VITERBO - Sei stazioni di servizio sono state chiuse con effetto immediato su tutto il territorio comunale di Viterbo a seguito di un’interdittiva antimafia. Il provvedimento è stato disposto con due ordinanze dirigenziali del settore Sviluppo economico di Palazzo dei Priori, al termine di una complessa istruttoria amministrativa intrecciata con provvedimenti antimafia emanati nel nord Italia.
I sigilli hanno interessato due impianti situati lungo la strada statale 675 Umbro Laziale, ai chilometri 62,500 e 61,350, oltre a una stazione in via Vico Squarano, una in strada Sammartinese in località Pietrare, un impianto sulla Tuscanese al chilometro 1,850 e uno in via Luigi Rossi Danielli. Sul rispetto delle ordinanze vigilerà la polizia locale, incaricata di verificare che le pompe restino inattive.
Alla base della chiusura vi è il ripristino dell’efficacia dell’informazione antimafia interdittiva, tornata pienamente valida dopo la sospensione, da parte del Consiglio di Stato, delle sentenze del Tar Lombardia che ne avevano inizialmente disposto l’annullamento. Secondo quanto emerge dagli atti comunali, i trasferimenti di titolarità degli impianti sarebbero avvenuti mentre l’interdittiva era già in vigore, configurandosi come tentativi di elusione delle misure di prevenzione.
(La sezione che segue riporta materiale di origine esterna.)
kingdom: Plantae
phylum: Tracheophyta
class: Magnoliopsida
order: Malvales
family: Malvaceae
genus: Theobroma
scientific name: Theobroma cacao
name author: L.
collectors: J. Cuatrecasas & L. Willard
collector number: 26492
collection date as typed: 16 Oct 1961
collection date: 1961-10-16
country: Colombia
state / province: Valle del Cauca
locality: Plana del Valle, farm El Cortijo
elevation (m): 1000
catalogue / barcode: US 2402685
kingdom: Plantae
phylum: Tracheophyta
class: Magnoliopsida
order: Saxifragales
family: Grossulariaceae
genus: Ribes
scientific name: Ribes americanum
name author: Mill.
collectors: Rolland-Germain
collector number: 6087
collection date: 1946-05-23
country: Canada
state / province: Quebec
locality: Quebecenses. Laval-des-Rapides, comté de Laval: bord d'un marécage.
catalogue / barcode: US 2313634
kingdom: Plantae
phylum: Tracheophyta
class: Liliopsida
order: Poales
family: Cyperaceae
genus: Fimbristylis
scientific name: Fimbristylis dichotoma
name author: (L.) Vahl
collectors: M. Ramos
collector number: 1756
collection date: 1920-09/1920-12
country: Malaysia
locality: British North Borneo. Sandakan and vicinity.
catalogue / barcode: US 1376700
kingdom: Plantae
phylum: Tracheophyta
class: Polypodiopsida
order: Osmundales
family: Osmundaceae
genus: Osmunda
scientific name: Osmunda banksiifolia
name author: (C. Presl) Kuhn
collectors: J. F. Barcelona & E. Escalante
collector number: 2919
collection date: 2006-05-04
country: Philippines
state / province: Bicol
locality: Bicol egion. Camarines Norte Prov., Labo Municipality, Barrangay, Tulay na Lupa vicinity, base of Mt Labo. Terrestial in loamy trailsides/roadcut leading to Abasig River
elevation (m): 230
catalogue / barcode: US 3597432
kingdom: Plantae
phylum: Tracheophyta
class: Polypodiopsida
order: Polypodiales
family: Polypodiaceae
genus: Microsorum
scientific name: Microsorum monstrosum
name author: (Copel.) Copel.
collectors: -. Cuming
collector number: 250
Il Comune ha quindi revocato tutte le autorizzazioni amministrative per l’esercizio dell’attività di distribuzione di carburanti, dichiarando inefficaci i passaggi di proprietà e disponendo la decadenza dei titoli abilitativi. Le ordinanze sono state notificate alle società interessate e trasmesse all’Agenzia delle dogane e dei monopoli, alla polizia locale per i controlli e alla prefettura per gli adempimenti di competenza.